Islands lend themselves to introspection, rebalancing, a yearning for independence and equipoise. They may not be the solution to all our anxieties, but their detachment encourages a viewpoint from which to survey and revaluate our lives.
Self-expression and examination find a home in a cluster of small islands in the Seto Inland Sea. Soichiro Fukutake, head of the company Benesse and mastermind behind this art project, conveys the impression of a latter-day Florentine patron of the arts, but one with a heightened sense of the responsibility of art to improve lives and habitats.
More than simply an art project, the Benesse scheme is about resuscitating islands and islanders, stimulating both cultural and regional growth. Among the contributions to this book is a masterful essay by Peter Sloterdijk, “The Drunken Isle,” that adds to the rich stock of writings about these amphibian land masses — one that extends from D.H. Lawrence’s “The Man Who Loved Islands” to Peter Conrad’s more recent “Islands: A Trip Through Time and Space.” Apropos the Seto island project, Sloterdijk observes, “islands have afforded man the opportunity of rejuvenating culture on a smaller scale.”

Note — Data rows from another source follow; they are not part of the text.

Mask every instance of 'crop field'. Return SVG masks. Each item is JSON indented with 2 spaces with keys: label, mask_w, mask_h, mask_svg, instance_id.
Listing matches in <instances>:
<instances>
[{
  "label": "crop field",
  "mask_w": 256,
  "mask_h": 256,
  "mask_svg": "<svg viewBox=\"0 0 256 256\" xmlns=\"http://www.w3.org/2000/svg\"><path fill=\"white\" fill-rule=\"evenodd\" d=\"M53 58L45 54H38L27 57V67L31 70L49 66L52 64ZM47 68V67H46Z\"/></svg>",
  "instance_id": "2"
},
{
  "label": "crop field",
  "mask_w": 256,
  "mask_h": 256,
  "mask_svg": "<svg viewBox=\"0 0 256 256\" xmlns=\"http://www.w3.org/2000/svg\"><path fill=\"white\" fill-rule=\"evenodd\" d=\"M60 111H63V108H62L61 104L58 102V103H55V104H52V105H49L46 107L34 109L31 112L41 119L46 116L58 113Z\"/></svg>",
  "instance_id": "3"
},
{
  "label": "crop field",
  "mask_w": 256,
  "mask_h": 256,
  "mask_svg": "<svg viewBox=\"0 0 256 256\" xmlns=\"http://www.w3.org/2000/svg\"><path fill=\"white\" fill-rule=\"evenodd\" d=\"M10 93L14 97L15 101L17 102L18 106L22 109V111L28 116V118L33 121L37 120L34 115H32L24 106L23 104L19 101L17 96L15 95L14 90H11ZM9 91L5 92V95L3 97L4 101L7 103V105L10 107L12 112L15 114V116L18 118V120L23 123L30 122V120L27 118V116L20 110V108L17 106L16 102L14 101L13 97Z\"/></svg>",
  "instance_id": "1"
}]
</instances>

The waters of these islands, their reflective surfaces like the muted silver of an ancient shrine mirror, were the setting for Yukio Mishima’s 1954 novel “The Sound of Waves.”
In a critical essay featured here, Shunya Yoshimi, describes how a mere decade later, suffering the compound effect of chemical plants, oil refineries, the dumping of cyanogen and cadmium, “the Seto Inland Sea had been turned into a sea of death.”
In this age of cultural tourism, one of the most encouraging successes of the art project has been the restoration of Teshima, a former depository for toxic waste. The museum here sits among graduated rice fields, in which residents now both produce and consume their own harvests.
Instead of transforming another island, the deeply scarred Inujima, the project has focused on adapting its former copper refinery into a complex hive of chambers and galleries, an ecological museum no less.
Commissioned works by Richard Long, James Turrell and Water De Maria grace the Tadao Ando-designed Chichu Art Museum on Naoshima, a venue that also displays the signature lily pond paintings of Claude Monet. Another Ando landmark is the nearby, semi-subterranean Lee Ufan Museum, devoted to the respected Japanese-Korean minimalist artist.
The artworks on display at the galleries, museums and other appropriated spaces on the islands are, inevitably, uneven in quality and intensity. Hiroshi Senju’s granite slab on a patch of lawn at the Ishibashi House, loftily called “The Garden of Ku,” is less impressive than his fifty-feet long mural, “The Falls,” created from pigments of seashells, coral, stone and mulberry paper. A gleaming enamel toilet bowl of the older variety stands in for a rock surrounded by ripples of dark sand in a modern version of the Japanese dry landscape garden inside Yukinori Yanagi’s “Icarus Tower” structure on Inujima. The book provides no commentary regarding whether this is playful monstrosity or art statement.
Some of the installations featured in this book speak for themselves; others need explication. When I visited Naoshima I was impressed by the composition of the rocks from Lake Taihu in China, used by Cai Guo-Qiang for his “Cultural Melting Bath,” an open-air hot tub with fine views across the water. Only by reading this title did I learn that the “qi descending the slope of the mountain is diverted by the stones and gathers temporarily in the Jacuzzi bath, before flowing out to the sea.”
The artwork celebrated in this beautifully illustrated book provide an invaluable counter-model to reckless growth and industrial carnage, but is it really possible to transform human values through the mediation of art? The Inland Sea project may soon deliver the answer.